Les poisons de Jacques Cœur
Pierre Prétou
Prétou, Pierre, « Les poisons de Jacques Cœur », Cahiers de Recherches Médiévales et Humanistes, 17 | 2009, 121-140.
Extrait de l’article
Dans l’encre du venin réputé avoir emporté la Dame de Beauté, nombre de plumes firent d’une mort toxique, un joyau d’histoire de France enchâssé dans le cercle de l’infortune qui accabla l’Argentier du roi, jusqu’à sa condamnation en 1453. L’association de deux faits, l’anéantissement de l’emblème de la beauté aimée du roi d’une part, le procès de la personnification de l’argent d’autre part, fit de l’affaire Jacques Cœur un objet d’histoire remarquable dans lequel le poison se mêlait au motif de la Roue de Fortune, au triomphe de Charles VII, à la construction de l’État et à l’essor du négoce2. Toutefois, l’écriture historique, prompte à s’emparer de Jacques Cœur afin de faire émerger les contradictions opposant condition marchande et service du roi, s’évertue encore à dissocier les deux événements, poison charnel et fraude d’argent, réduisant ainsi la part de la mort toxique à celle d’une simple attaque ad hominem qui avait opportunément abattu le serviteur du roi.

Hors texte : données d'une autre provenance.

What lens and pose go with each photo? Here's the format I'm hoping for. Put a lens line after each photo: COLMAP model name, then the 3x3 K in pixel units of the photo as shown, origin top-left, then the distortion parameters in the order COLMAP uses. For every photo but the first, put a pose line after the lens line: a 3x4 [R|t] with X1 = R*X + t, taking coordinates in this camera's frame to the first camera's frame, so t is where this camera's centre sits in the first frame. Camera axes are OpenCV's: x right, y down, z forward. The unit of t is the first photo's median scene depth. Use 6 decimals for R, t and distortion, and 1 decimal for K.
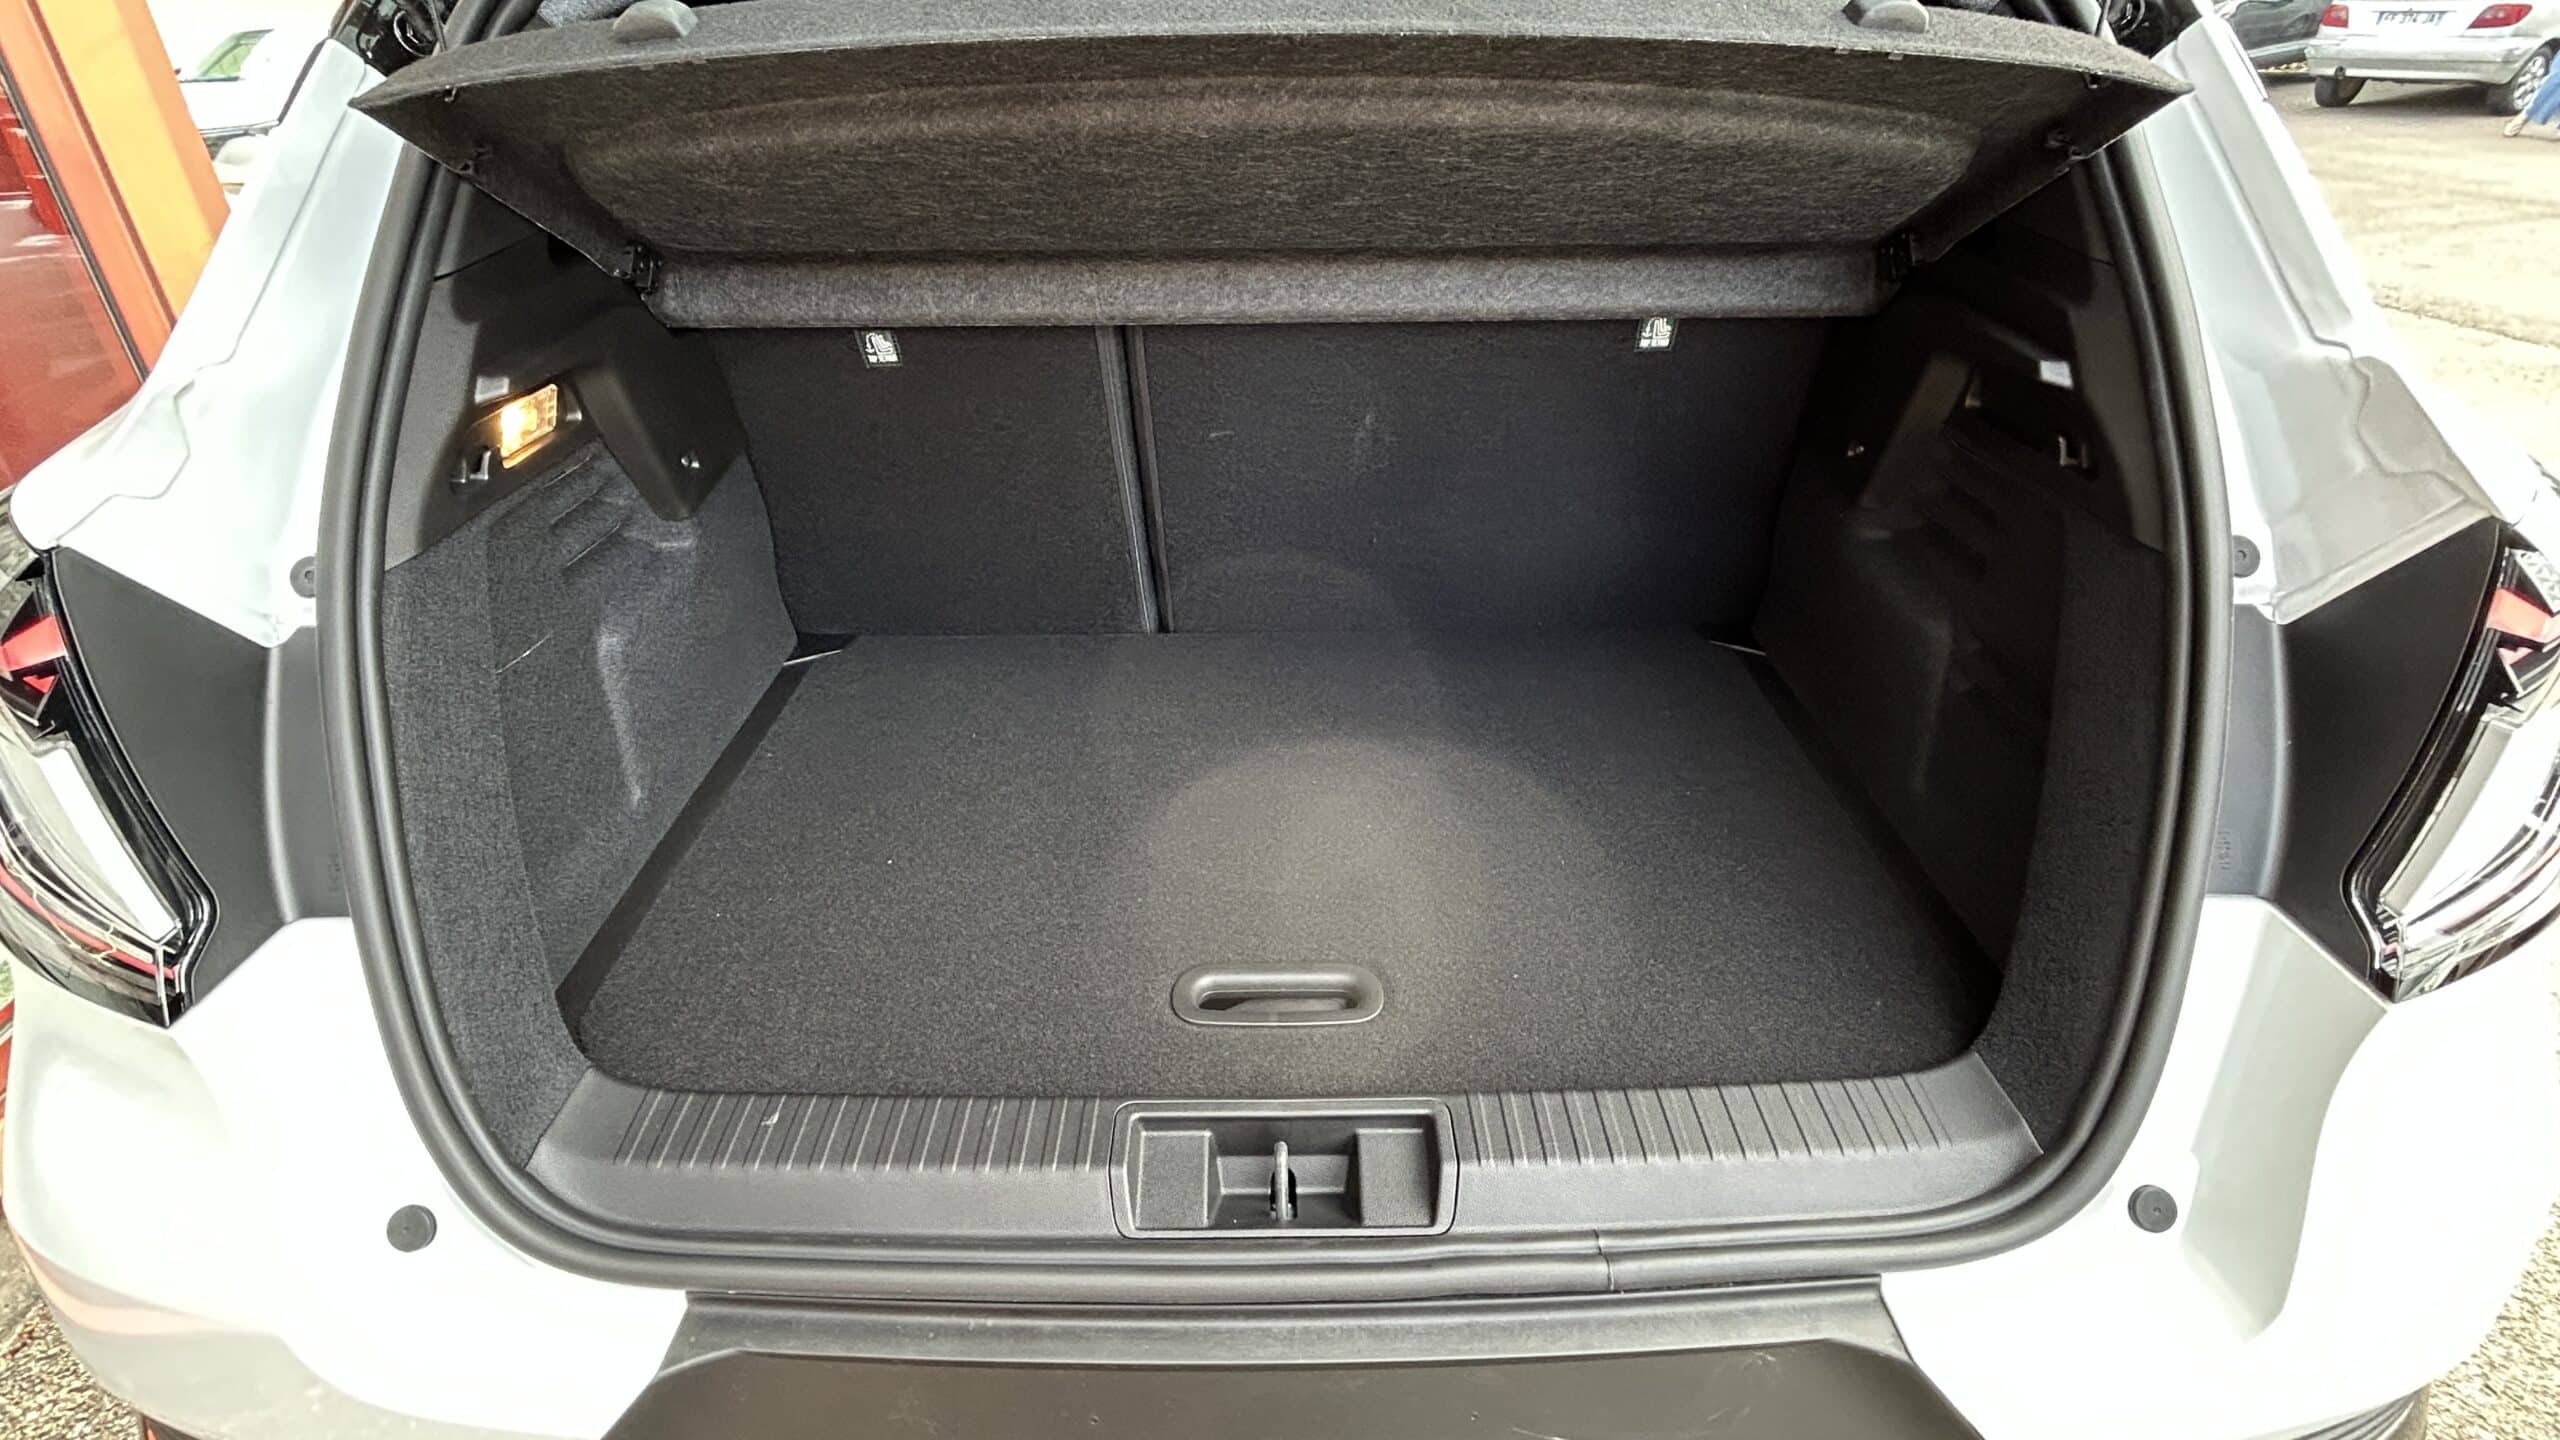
lens RADIAL K [[1338.0, 0, 1280.0], [0, 1338.0, 720.0], [0, 0, 1]] dist [0.000481, 0.000023]
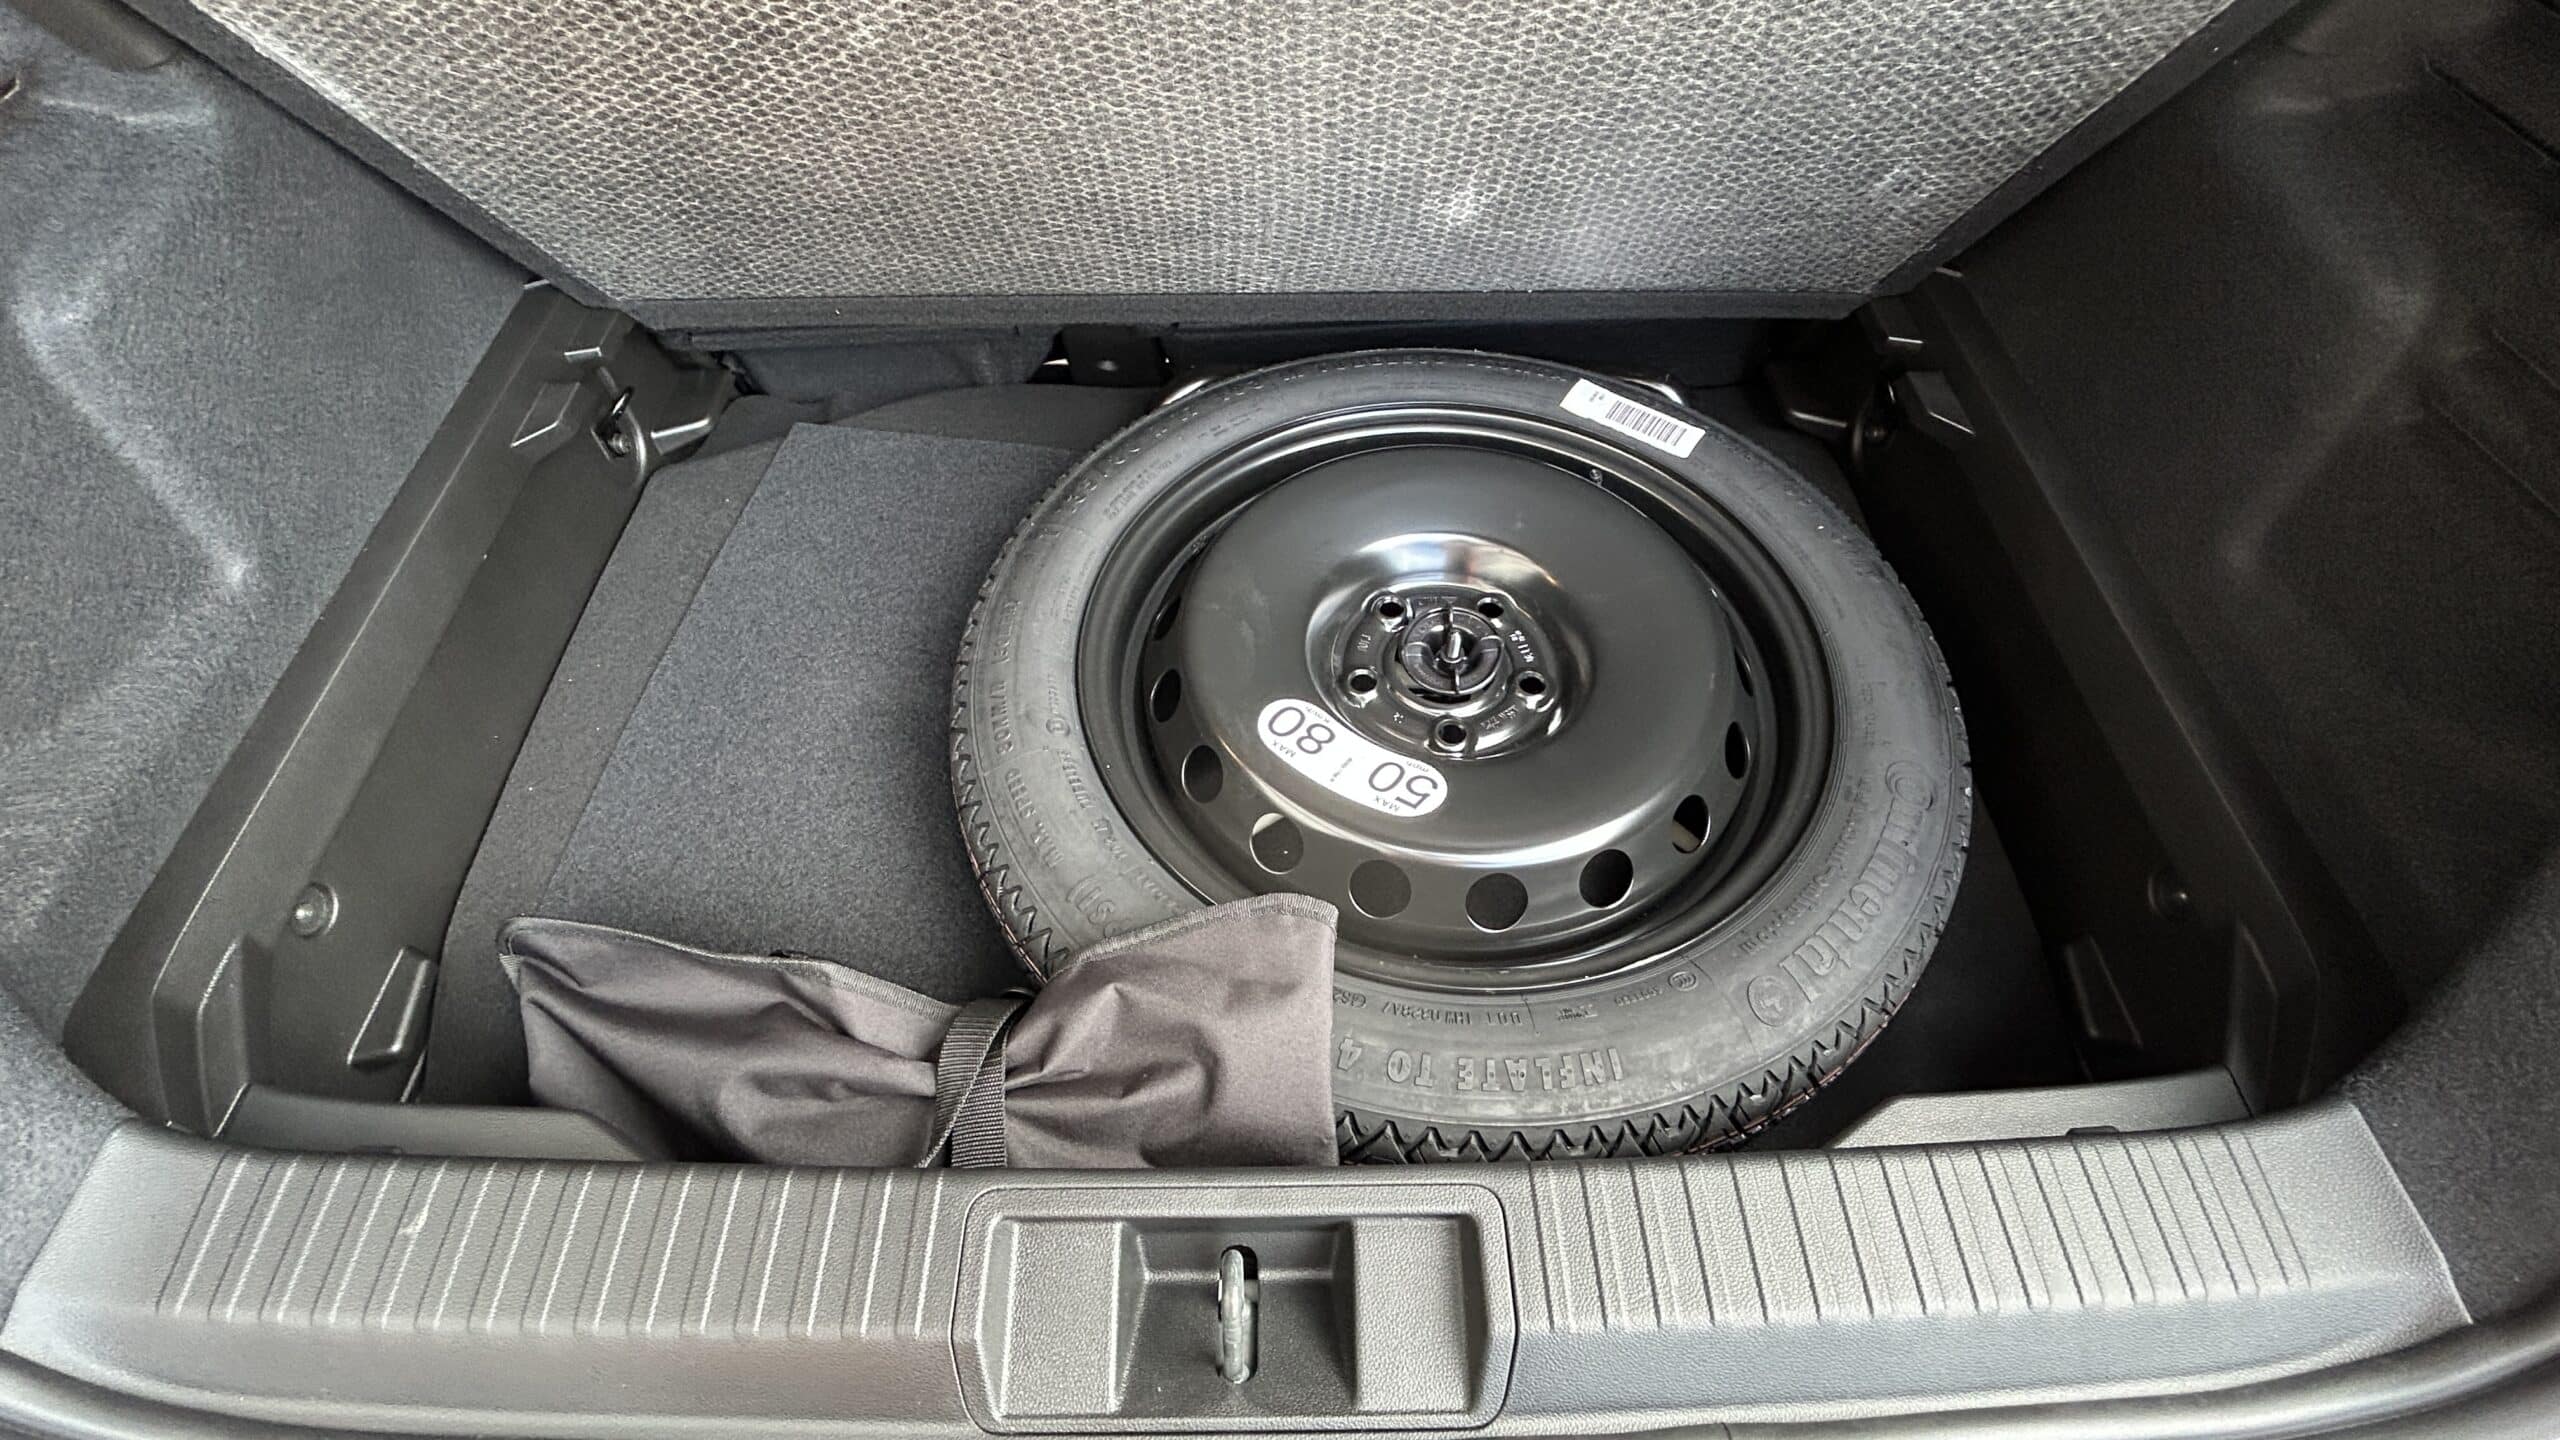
lens RADIAL K [[1131.4, 0, 1280.0], [0, 1131.4, 720.0], [0, 0, 1]] dist [-0.000797, 0.000029]
pose [[0.999992, 0.004089, 0.000067, 0.021427], [-0.003750, 0.910208, 0.414134, -0.131728], [0.001633, -0.414131, 0.910216, 0.609538]]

Crime de poison, crime énorme, crime de plagiat ou de prison privée, crime de fraude, crime de faux-monnayage, crime d’intelligence avec les Sarrasins : l’arrêt de condamnation de Lusignan de 1453 additionne les chefs d’accusation sans pour autant les réunir explicitement dans une seule et même qualification. Cette abondante liste de méfaits contenue dans le procès Jacques Cœur fut ensuite recueillie dans les collections érudites de l’époque moderne, collections qui recensaient alors les anciens procès impliquant le crimen maiestatis3. Toutefois, si la lèse-majesté est bien citée dans l’acte, c’est le crime de venin qui englobe l’affaire : il ouvre, puis ferme la rédaction de la sentence, après avoir circulé dans toutes les informations criminelles.